Restrict the output to the lines below starting at the one that contains "list [203, 173, 1796, 1088]" and ending at the one that contains "Rendered at 1500 by 844 pixels.", and restate them word for word, both ends included.

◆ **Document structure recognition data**
--------------------------------------------------
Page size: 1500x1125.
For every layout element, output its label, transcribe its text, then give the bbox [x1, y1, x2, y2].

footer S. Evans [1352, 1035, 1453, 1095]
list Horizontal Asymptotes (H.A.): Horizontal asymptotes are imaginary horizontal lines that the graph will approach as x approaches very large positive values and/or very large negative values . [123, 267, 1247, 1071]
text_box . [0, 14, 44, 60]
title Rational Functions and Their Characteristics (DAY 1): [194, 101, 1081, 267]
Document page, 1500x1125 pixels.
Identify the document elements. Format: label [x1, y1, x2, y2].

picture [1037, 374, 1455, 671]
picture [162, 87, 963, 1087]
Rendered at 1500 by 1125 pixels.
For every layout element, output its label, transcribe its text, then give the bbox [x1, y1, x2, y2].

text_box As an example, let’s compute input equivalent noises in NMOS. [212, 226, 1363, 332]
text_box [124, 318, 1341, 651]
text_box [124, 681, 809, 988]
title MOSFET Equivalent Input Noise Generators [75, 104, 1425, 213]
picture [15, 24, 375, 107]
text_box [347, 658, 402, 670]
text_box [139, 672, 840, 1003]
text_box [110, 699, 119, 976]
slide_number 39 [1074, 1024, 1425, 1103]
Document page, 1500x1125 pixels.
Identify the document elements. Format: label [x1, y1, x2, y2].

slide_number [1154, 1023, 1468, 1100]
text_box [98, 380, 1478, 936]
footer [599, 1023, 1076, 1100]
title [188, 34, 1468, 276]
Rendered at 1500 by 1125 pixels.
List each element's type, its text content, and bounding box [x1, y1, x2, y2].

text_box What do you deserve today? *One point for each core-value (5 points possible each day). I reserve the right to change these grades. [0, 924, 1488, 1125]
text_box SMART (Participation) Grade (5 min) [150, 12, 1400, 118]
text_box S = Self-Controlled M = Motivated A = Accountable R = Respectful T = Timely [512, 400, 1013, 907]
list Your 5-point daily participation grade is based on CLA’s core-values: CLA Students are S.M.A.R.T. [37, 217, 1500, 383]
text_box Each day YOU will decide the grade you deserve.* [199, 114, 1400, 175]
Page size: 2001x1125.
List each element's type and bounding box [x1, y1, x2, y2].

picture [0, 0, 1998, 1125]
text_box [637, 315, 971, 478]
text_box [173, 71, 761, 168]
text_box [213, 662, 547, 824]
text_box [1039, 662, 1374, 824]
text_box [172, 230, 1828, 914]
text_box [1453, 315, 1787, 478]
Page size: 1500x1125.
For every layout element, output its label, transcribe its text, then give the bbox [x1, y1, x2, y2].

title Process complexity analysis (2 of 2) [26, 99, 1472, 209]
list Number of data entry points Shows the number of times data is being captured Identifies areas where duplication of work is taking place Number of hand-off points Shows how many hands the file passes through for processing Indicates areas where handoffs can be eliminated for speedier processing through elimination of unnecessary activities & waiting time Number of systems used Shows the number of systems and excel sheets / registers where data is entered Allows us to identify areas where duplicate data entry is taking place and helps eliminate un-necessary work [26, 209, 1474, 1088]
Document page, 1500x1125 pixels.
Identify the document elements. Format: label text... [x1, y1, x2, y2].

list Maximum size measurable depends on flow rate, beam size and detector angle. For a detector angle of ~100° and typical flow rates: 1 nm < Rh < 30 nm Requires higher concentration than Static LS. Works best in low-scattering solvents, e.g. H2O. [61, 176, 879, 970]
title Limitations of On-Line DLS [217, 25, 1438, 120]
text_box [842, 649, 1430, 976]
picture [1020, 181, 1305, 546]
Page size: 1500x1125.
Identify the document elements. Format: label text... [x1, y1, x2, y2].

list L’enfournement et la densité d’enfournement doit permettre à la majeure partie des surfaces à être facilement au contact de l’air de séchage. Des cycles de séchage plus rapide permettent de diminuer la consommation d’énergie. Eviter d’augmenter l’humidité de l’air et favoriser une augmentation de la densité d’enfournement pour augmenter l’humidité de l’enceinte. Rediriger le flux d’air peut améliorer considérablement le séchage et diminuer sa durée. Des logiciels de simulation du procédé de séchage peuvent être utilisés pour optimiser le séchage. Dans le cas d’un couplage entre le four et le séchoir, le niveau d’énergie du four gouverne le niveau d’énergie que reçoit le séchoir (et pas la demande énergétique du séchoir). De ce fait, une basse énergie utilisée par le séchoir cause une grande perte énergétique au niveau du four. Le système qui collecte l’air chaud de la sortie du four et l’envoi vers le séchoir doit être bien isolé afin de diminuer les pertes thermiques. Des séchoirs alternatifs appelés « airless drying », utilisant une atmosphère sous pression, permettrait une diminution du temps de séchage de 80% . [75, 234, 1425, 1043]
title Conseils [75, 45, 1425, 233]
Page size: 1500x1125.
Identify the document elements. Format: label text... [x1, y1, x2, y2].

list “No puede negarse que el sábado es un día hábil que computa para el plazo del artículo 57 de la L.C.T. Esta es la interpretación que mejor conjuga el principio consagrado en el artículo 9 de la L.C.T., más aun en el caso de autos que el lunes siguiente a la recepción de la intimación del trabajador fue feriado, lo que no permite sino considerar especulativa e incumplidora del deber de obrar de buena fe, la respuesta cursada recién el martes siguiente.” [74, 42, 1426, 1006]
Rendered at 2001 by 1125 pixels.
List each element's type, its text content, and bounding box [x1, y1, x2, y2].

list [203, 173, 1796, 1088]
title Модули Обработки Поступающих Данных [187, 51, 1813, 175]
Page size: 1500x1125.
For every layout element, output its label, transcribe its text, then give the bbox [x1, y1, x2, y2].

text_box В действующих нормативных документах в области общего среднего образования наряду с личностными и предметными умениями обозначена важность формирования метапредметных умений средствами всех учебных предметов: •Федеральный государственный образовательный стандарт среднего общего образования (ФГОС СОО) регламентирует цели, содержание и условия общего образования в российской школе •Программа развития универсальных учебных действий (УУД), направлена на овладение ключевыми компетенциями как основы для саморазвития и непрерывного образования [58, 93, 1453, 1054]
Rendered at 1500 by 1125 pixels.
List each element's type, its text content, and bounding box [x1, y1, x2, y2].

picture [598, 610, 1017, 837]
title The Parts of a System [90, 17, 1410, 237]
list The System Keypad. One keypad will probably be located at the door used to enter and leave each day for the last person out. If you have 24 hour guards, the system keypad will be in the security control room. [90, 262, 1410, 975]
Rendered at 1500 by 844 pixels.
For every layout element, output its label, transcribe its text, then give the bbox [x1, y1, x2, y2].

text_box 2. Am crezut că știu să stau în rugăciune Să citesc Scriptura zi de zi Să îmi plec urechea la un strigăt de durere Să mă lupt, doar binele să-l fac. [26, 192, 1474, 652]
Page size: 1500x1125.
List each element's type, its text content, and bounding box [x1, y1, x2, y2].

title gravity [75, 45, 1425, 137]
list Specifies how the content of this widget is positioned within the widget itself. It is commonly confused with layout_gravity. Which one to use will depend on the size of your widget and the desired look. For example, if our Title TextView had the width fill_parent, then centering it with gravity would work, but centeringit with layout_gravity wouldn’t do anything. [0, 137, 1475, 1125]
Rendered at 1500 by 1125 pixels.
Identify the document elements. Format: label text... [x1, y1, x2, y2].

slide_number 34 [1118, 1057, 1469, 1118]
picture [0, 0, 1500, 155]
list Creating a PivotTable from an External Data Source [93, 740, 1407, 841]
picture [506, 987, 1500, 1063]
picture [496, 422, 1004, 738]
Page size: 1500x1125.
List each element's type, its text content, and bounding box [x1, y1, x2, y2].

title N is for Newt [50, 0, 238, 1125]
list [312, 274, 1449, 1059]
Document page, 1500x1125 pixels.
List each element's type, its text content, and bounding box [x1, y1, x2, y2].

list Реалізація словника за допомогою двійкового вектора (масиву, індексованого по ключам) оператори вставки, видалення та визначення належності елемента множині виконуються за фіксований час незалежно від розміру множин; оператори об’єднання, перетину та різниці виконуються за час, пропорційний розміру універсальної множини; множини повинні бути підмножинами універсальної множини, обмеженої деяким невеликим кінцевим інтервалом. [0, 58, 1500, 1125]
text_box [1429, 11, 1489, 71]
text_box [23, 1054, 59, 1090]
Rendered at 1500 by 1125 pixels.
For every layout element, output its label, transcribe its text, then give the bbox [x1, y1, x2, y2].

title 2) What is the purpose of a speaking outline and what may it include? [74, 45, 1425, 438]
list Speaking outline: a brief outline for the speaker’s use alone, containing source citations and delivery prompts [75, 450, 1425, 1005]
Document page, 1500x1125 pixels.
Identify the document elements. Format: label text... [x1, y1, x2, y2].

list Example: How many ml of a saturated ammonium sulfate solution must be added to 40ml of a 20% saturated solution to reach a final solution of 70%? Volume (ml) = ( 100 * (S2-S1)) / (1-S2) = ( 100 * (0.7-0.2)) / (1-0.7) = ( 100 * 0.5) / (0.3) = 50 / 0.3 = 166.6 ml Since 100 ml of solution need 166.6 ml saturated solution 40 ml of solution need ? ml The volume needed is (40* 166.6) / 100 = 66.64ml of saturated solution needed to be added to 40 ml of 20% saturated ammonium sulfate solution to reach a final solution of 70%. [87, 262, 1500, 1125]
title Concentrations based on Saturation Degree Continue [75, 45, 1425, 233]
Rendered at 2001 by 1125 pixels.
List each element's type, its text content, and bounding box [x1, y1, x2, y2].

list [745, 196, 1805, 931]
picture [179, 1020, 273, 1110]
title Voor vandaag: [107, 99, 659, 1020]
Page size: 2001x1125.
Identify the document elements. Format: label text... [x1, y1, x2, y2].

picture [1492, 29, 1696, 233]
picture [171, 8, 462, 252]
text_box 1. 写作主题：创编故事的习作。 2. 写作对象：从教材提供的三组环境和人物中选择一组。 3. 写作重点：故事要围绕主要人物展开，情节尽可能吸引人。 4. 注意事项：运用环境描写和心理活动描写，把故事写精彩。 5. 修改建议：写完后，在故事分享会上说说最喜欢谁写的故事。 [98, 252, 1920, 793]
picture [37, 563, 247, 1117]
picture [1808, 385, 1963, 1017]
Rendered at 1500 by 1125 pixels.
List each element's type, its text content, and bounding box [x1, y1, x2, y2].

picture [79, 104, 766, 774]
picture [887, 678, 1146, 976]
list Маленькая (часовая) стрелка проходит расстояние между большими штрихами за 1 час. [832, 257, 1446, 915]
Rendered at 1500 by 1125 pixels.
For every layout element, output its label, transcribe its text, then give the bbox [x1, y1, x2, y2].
--------------------------------------------------
◆ **RESPONSE BELOW**
list [203, 173, 1796, 1088]
title Модули Обработки Поступающих Данных [187, 51, 1813, 175]
Page size: 1500x1125.
For every layout element, output its label, transcribe its text, then give the bbox [x1, y1, x2, y2].

text_box В действующих нормативных документах в области общего среднего образования наряду с личностными и предметными умениями обозначена важность формирования метапредметных умений средствами всех учебных предметов: •Федеральный государственный образовательный стандарт среднего общего образования (ФГОС СОО) регламентирует цели, содержание и условия общего образования в российской школе •Программа развития универсальных учебных действий (УУД), направлена на овладение ключевыми компетенциями как основы для саморазвития и непрерывного образования [58, 93, 1453, 1054]
Rendered at 1500 by 1125 pixels.
List each element's type, its text content, and bounding box [x1, y1, x2, y2].

picture [598, 610, 1017, 837]
title The Parts of a System [90, 17, 1410, 237]
list The System Keypad. One keypad will probably be located at the door used to enter and leave each day for the last person out. If you have 24 hour guards, the system keypad will be in the security control room. [90, 262, 1410, 975]
Rendered at 1500 by 844 pixels.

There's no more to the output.